Parigi stacca la spina ad Autolib’

Dopo sette anni, cala il sipario sul car sharing targato Bolloré. Tra le cause dell’insuccesso le spese per la manutenzione di auto e stazioni di ricarica e la richiesta di riportare le auto nelle piazzole riservate. Renault prepara nuovo servizio

immagine di un 'auto elettrica in ricarica a Parigi

Fine della corsa per Autolib’: dalle 23.59 di ieri, 31 luglio, il celebre servizio parigino di car sharing elettrico, lanciato già nel 2011 da Vincent Bolloré, stacca la spina. Lo stop definitivo segue la disdetta del contratto da parte delle municipalità di Parigi e della banlieue circostante. Falliti tutti i tentativi di Bolloré di farsi rifinanziare l’iniziativa dall’amministrazione comunale con 233 milioni di euro fino al 2023.

A quasi sette anni dalla loro introduzione, le 4.000 vetturette elettriche grigie – disegnate e realizzate in collaborazione con Pininfarina e la Cecomp – spariranno dal paesaggio urbano. Le mille piazzole riservate, con 6.000 prese di ricarica disseminate in tutta la città, dovrebbero invece restare al loro posto al servizio di quei privati cittadini, sempre più numerosi, che scelgono l’auto elettrica o di nuovi operatori di car sharing elettrico.
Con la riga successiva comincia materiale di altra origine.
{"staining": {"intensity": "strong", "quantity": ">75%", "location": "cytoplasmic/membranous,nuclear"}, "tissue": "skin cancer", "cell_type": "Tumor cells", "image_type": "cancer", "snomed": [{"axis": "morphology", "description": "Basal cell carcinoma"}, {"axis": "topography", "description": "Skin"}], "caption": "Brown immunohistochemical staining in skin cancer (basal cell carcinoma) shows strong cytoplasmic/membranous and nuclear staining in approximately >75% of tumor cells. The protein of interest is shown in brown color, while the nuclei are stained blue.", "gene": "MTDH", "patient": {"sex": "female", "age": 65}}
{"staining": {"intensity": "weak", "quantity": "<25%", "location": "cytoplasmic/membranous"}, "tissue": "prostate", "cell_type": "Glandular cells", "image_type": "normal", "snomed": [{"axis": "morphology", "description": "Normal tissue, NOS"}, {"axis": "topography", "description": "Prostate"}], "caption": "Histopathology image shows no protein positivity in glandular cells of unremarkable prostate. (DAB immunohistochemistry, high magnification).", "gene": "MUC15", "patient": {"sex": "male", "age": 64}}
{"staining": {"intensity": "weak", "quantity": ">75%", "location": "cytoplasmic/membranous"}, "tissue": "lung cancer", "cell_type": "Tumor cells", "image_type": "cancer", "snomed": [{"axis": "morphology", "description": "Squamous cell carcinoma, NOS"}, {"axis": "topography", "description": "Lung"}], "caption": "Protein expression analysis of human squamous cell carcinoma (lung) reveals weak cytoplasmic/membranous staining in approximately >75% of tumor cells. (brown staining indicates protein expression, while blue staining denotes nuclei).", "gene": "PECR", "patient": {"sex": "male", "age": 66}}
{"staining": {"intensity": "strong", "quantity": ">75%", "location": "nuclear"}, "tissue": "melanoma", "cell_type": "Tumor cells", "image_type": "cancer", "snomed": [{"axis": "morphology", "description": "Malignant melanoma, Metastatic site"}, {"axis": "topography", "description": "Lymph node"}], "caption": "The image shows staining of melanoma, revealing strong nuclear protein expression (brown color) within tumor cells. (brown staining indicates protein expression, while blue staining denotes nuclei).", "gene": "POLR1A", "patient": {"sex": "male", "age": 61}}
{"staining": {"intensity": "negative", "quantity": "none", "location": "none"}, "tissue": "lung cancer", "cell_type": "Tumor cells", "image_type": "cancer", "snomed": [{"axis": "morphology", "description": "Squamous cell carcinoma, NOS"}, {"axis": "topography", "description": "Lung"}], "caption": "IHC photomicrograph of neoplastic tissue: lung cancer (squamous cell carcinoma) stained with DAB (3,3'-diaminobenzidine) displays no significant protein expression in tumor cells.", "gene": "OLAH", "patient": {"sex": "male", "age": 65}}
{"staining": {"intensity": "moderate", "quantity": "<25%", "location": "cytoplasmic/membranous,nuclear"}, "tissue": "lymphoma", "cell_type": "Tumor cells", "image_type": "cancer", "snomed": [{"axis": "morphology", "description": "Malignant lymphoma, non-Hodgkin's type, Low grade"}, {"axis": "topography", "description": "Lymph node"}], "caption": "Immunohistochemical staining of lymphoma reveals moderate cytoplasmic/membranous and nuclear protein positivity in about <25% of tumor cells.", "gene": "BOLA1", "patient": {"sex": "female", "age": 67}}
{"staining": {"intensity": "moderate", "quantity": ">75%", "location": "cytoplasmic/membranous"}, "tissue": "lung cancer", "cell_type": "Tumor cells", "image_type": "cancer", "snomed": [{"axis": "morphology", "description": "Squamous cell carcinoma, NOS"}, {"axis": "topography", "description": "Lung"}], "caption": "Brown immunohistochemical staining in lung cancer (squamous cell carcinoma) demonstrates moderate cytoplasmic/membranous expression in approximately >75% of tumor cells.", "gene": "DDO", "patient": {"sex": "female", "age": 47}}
Renault e Ada, filiale del gruppo Rousselet che si occupa di autonoleggio breve, hanno già annunciato l’arrivo di ‘Moov’in. Paris by Renault’, un servizio in free-floating, basato su veicoli a zero emissioni. Già dal prossimo mese, 100 Renault Zoe e 20 Renault Twizy saranno in servizio nell’XI e XII arrondissement e a Clichy, nel dipartimento dell’Hauts-de-Seine.

Tra le cause dell’insuccesso di Autolib’ vengono citate le ingenti spese per la manutenzione delle auto, delle stazioni di ricarica e il non raggiungimento del business plan legato agli scarsi noleggi. Tra l’altro, malgrado il nome, Autolib’ non era affatto ‘libero’: oltre all’abbonamento fisso richiedeva di riportare l’auto nelle piazzole riservate, niente a che vedere con il sistema ‘flottante’ che consente di lasciarla ovunque. 

Secondo gli ultimi dati di fine maggio, sono 154.819 gli abbonati di Autolib’ che resteranno orfani del servizio. La crisi del car sharing targato Bolloré è andata quasi di pari passo con quella di un altro simbolo della mobilità sostenibile parigina, le bici in libero servizio Velib’.